1636 Smells

Before Bill Cosby did his routine about Fat Albert, there was an Irish kid that lived in the building adjacent to mine that we called Fat Junior. It wasn’t one of those clever nicknames where you called a short kid Big Benny. Fat Junior (no idea what his real name was, maybe Clifford?) wasn’t so much fat as he was big and strong.

He was the neighborhood bully. (For the record, he had a sister named Fat Linda. )

My daily routine began when Fat Junior saw me going to school. As soon as he saw me his face lit up and he gleefully ran at me, and launched himself at me knocking me down on the sidewalk.

Step two: he’d sit on me, and slap me around: Give? D’ya give? I’m not sure why he enjoyed slapping me around every morning, but I don’t think it was personal. If I wasn’t around he’d find someone else to sit on.

One bright day, maybe I was eight years old, dad bought me a Gilbert chemistry set. He had a scientific bent. Albert Einstein was one of his heros. I was no Einstein. Whatever scientific kits my dad gave me were turned into weapons. If I had the ingredients poison gas would have been on the agenda. Luckily the internet was in the future.

Bu the chemistry set had an alcohol fueled burner and I remember heating each chemical in a metal spoon. Some of them burned green. Some bubbled and filled my room with noxious odors. It wasn’t my idea to heat these chemicals. According to the five page manual there was something to be learned by heating these chemicals. What, I still don’t know.

What I did learn was that heating sulphur not only gave a beautiful bluish flame but an incredibly sharp odor. And it gave me the idea of capturing that sharpness in a bottle. And soon there was a plan to get one of my mom’s perfume bottles, empty it (sorry mom I didn’t know it was that expensive one) and fill it with burnt sulphur vapor.

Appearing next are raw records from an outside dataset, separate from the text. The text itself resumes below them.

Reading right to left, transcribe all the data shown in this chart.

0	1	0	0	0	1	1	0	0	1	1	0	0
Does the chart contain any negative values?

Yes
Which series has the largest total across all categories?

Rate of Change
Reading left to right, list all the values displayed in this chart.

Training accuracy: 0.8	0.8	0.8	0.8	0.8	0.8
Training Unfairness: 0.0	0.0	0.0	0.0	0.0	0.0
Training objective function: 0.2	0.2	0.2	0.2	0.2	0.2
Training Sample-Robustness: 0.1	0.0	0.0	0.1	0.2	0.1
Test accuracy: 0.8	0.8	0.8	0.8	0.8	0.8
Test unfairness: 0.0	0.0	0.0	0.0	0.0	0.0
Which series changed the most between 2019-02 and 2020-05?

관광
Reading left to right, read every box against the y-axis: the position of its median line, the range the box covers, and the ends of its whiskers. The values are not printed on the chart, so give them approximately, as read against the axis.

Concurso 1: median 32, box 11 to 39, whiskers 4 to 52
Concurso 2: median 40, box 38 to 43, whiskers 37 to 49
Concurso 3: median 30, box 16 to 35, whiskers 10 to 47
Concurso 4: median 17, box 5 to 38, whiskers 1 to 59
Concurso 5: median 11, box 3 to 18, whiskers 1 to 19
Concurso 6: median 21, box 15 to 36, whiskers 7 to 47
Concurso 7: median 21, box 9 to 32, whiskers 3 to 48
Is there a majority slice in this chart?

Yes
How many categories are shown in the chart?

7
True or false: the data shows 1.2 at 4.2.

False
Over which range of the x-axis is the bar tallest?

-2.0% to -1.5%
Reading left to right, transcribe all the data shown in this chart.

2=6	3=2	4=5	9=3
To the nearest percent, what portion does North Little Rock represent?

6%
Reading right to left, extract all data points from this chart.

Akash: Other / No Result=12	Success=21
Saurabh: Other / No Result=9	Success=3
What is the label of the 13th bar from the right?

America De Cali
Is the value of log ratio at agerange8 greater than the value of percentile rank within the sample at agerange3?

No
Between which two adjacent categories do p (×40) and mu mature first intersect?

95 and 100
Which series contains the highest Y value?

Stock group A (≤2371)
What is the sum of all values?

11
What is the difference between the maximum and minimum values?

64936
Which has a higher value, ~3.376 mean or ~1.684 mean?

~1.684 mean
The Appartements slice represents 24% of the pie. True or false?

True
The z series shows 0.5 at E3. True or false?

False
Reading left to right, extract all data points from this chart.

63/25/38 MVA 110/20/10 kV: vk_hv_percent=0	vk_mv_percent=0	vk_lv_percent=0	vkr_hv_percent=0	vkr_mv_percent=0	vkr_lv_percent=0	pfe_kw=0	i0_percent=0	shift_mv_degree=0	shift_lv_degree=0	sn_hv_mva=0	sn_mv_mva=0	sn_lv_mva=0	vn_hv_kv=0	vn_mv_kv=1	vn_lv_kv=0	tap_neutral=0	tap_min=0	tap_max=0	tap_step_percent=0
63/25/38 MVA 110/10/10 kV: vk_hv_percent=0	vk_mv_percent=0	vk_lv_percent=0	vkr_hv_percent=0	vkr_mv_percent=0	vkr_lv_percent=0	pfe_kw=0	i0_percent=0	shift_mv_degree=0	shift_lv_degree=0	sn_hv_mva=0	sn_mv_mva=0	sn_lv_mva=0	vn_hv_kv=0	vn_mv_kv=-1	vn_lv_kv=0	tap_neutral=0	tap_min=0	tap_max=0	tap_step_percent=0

If you took a good whiff it felt like a knife was stuck up your nose. It really hurt.


Junior: What ya got there, homo?

That was what boys called each other in the 50s. I don’t think I even knew what a homo was. You just didn’t want to be called one.

Me: Take a whiff of this. And I sprayed him in the right nostril with eau de sulphur. He screamed as if he’d been stabbed, and a few drops of blood dripped from his nose.

He surprised me. Instead of swinging at me, he turned, was he crying? And ran back into his house. Mama! Mama! I’m bleeding.

From thereon and through the 2nd grade I never left the house without that perfume atomizer.

30 years later I ran into Junior outside Alexander’s on Fordham Road. He was in a suit and working as a paralegal. I don’t remember what I was doing. But we sat on nearby benches and laughed about the old days, especially the1636 perfume bottle.